Pignons S.A. never aimed at producing cameras in large quantities, but rather at quality and they often made cameras to special order, incorporating features as requested by the customer. Lenses were subcontracted to several well-known manufactures. Prototype production began in 1939. A test series of 20 cameras was completed by 1941, the series A, starting at serial number 10.001. Some of these were called BOLCA Reflex, some TELEFLEX and some VITEFLEX. In 1942 a small production series B starting at serial number 11.000 was completed for local sale, but no record of it exists at the factory. By now, the Alpa trademark had been chosen and the camera became the Alpa-Reflex. The camera was first presented for a wider public in April 1944 at the Swiss Trade Fair in Basel (Schweizer Mustermesse), and soon production began in earnest with the series C, albeit at a very slow rate: 115 was made in 1944 and 434 in 1945. In addition to the SLR camera, a few rangefinder cameras were produced, the Standard, that lacks the reflex finder. By accident, the series C has a six-digit serial number, starting at 120.001. The series D began in 1945 at serial number 13.000, the factory now reverting to the five-digit format. Some 1.350 cameras were produced during a two-year period, ending in 1947 at serial number 15.020, the serial number range including all models and types manufactured. The series E was the last series of the original Alpa-Reflex; it begins at 20.000 with only minor improvements. It ends at 25.032 in 1951.

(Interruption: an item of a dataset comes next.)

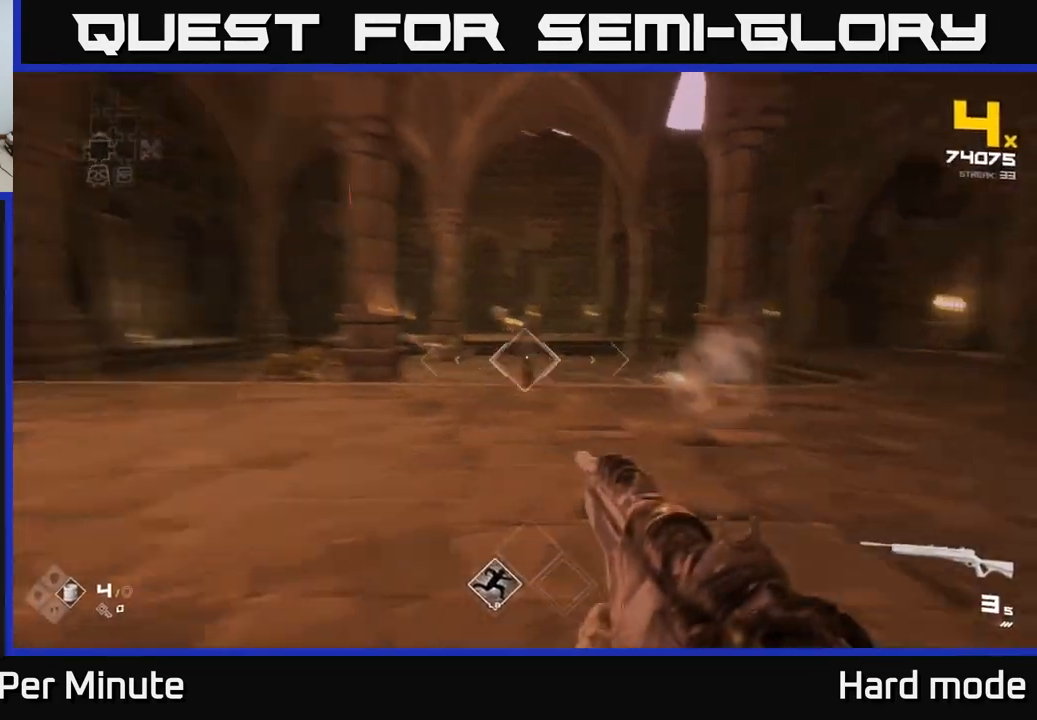
{"buttons": [], "left_stick": "down", "right_stick": "center", "events": [[17, "R2", "down"], [50, "right_stick", "center"], [83, "left_stick", "center"], [150, "R2", "up"], [333, "R2", "down"], [333, "left_stick", "down-left"], [417, "left_stick", "down"], [450, "R2", "up"]]}
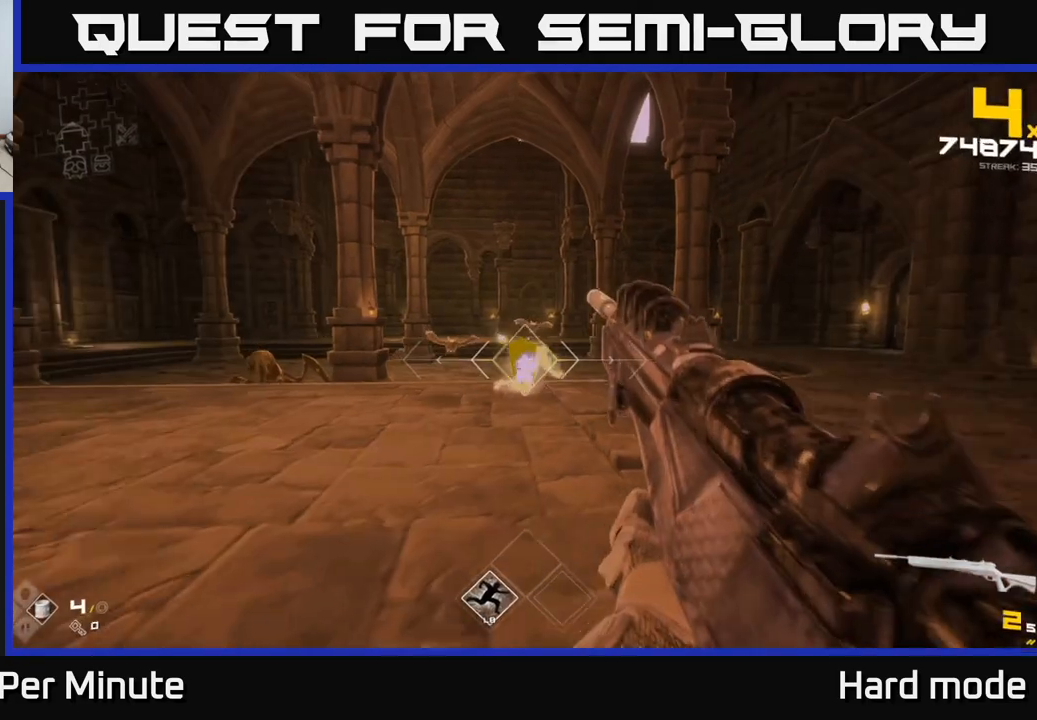
{"buttons": [], "left_stick": "center", "right_stick": "center", "events": [[67, "left_stick", "left"], [200, "R2", "down"], [317, "R2", "up"], [350, "left_stick", "center"]]}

In 1949, the Alpa Prisma-Reflex was introduced, sporting a pentaprism finder, which was a new feature in 35mm SLR cameras about this time; also seen a year before on the Rectaflex from Rome, Italy, and the Contax S from Zeiss Ikon in Dresden. Production of this first generation ALPA-Reflex and the ALPA Prisma-Reflex cameras continued smoothly until 1952, at which point the factory had made some 5.000 more cameras. In 1952, Pignons S.A introduced a new range of cameras, employing completely new production techniques.